Growing a Generation of Healthy Eaters

Back inside the library, student Erin Kiyukanpi is demonstrating a stir-fry—mushrooms included—as part of today’s Taste Buds programming. While kids get misty-eyed cutting onions (many for the first time), Kiyukanpi is explaining how carrots, peppers, and other vegetables taste and why they might add them to the stir-fry.

Kiyukanpi, a member of the Sisseton Wahpeton Oyate tribe, has been cooking for years. He’s a nontraditional student with plenty of work experience under his belt, especially in food service. Most recently he was food manager at a K-12 tribal school. Today, his own son, 8, is here watching the demonstrations with other kids.

Erin Kiyukanpi teaching children to cook

Kiyukanpi, a Native American and indigenous studies major with a minor in sustainability leadership, points out that “Kiyukanpi” in Dakota means “makes room for him/them,” and that, essentially, is how he sees his role here: he excels at making the kids feel comfortable.

“Kids ask a lot of questions and try a lot of foods they wouldn’t normally try. When you get on their level, take a knee with them and explain things—the benefits of the plant and where it comes from, the different tastes ... they appreciate that and are open to trying new things,” says Kiyukanpi, who after graduation hopes to put his experience to work in the tribal community.

“Some kids come and make the food but won’t try anything … but they’re here, putting their hands in it—getting that exposure. And I think they realize that cooking can be fun—interesting and colorful and easy,” he says.

On the other hand, says Forbord, “We’re finding that a lot of the time kids will lead the way … and their parents are standing back saying, ‘oh, they won’t eat that, don’t give them too much’ and the kids are going, ‘Hey, I helped make that!’”

Nearby, Esmira Alieva ’19 helps a little girl of about 3 tuck in a new recipe and add a sticker to a recipe book each child keeps. Stickers seem to be a key recipe book ingredient, especially for the smaller kids.

Every week it’s a new recipe: strawberry salsa, garlic-scape pesto, and this week, stir-fry, says Alieva. As part of the program, she and half a dozen other students work with the children on topics from cooking to nutrition and gardening.

“You have to make it exciting for them just to get them to even touch the mushrooms,” says Alieva. For many, the very presence of the college students is enough excitement.

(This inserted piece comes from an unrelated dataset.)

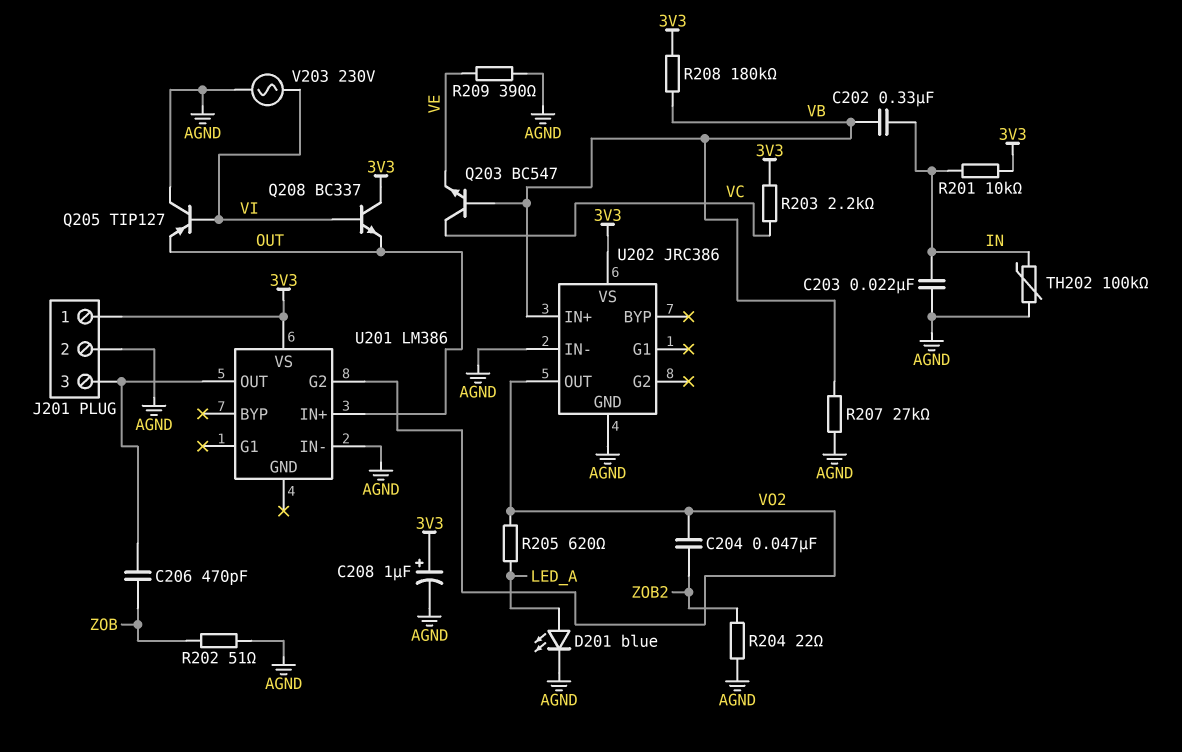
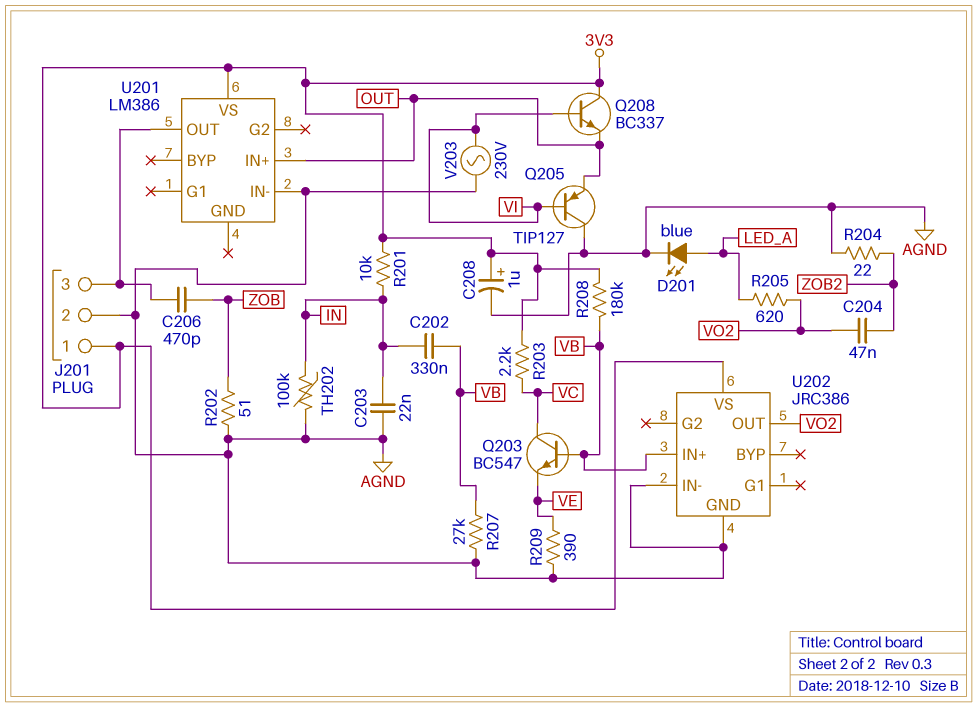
U201 pin G2: VO2 -> none

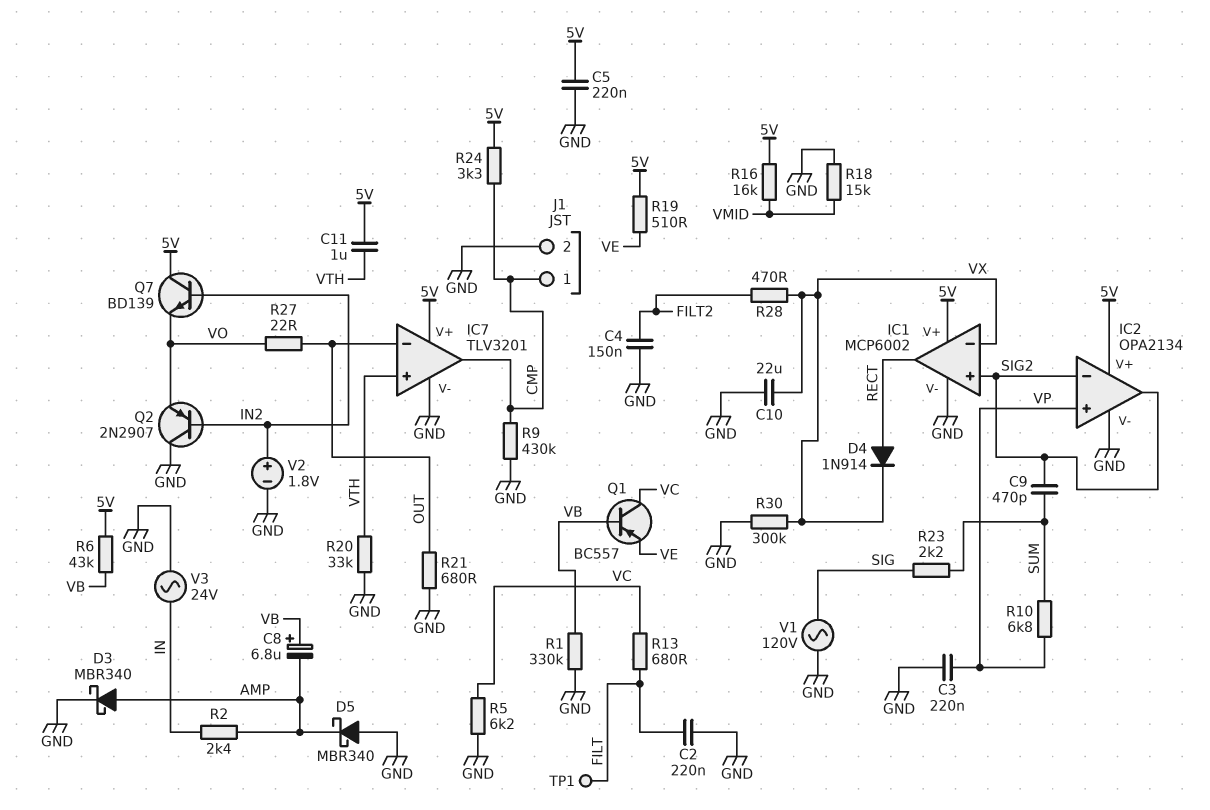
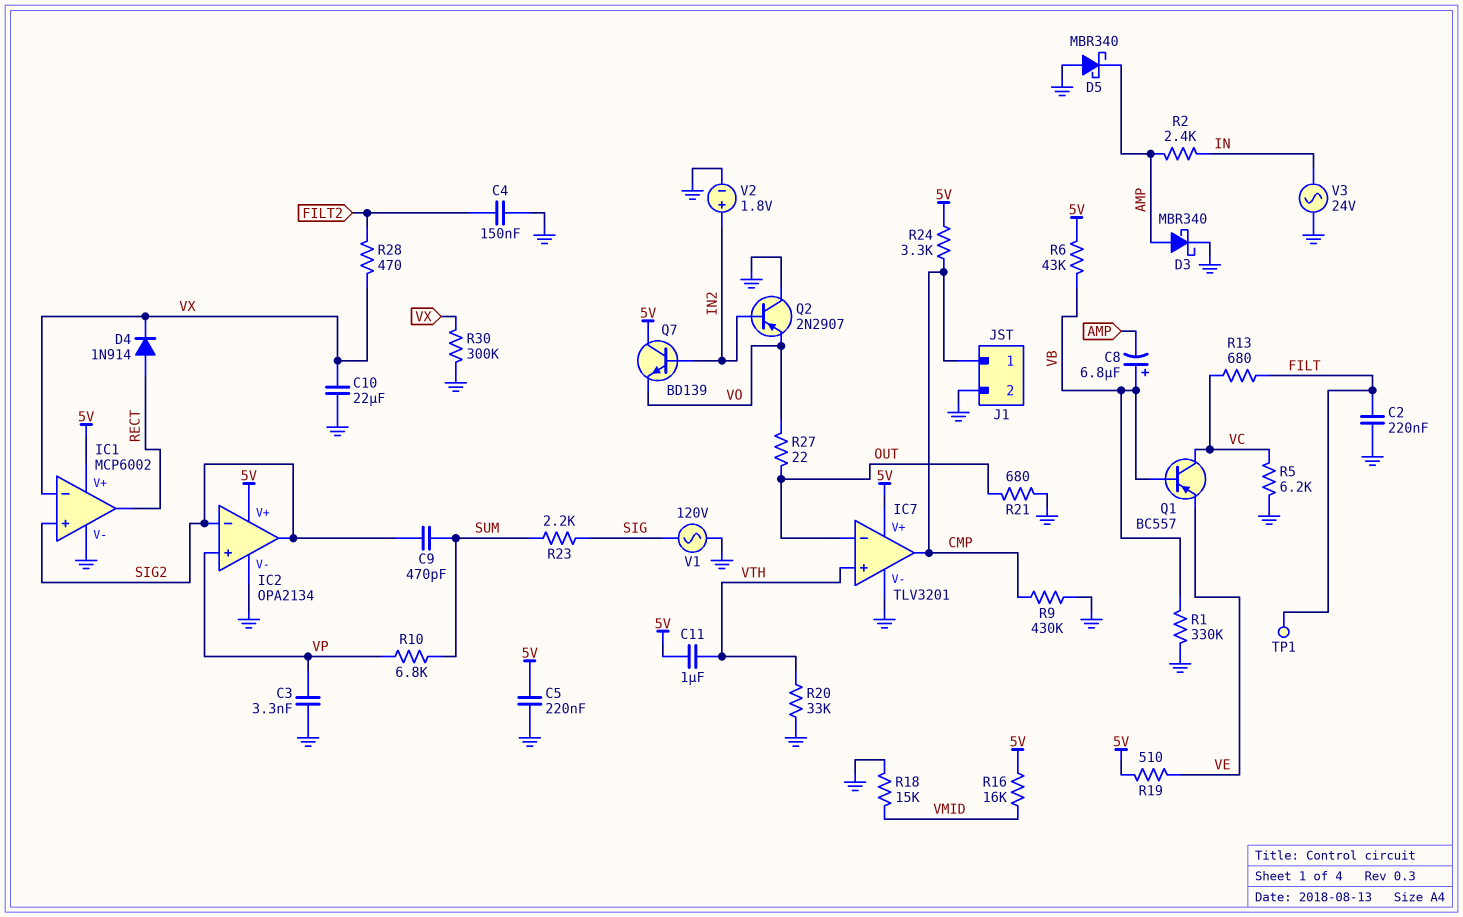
C3: 220nF (GND, VP) -> 3.3nF (GND, VP)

“The kids love the University students—they hang on their every word. And if the college students eat that, and they think it’s good ... the kids are in. It’s really quite a wondrous thing to see,” says Forbord

But the program’s effectiveness is also aided because the children are invested: they’ve actually grown many of the vegetables they are using in gardens of their own—little plots of land, each just a few square feet that they can call their own, provided by the University of Minnesota’s West Central Research and Outreach Center. Each child plants the same things (radishes, lettuce, beans, strawberries, and more), and every week they come to harvest.

“They harvested radishes last week,” says Forbord. “You talk about excitement—many of them had never pulled anything out of the ground before—and they were going to eat them no matter what, because they grew them,” she says.

Forbord says that familiarizing kids with a variety of fruits and vegetables when they are young will help them become better eaters and healthier people in the future.

“For so long, people have lamented, oh, nobody cooks anymore, nobody knows what to do with vegetables,” says Forbord. She and the community of Morris are helping change that by growing the next generation of healthy eaters.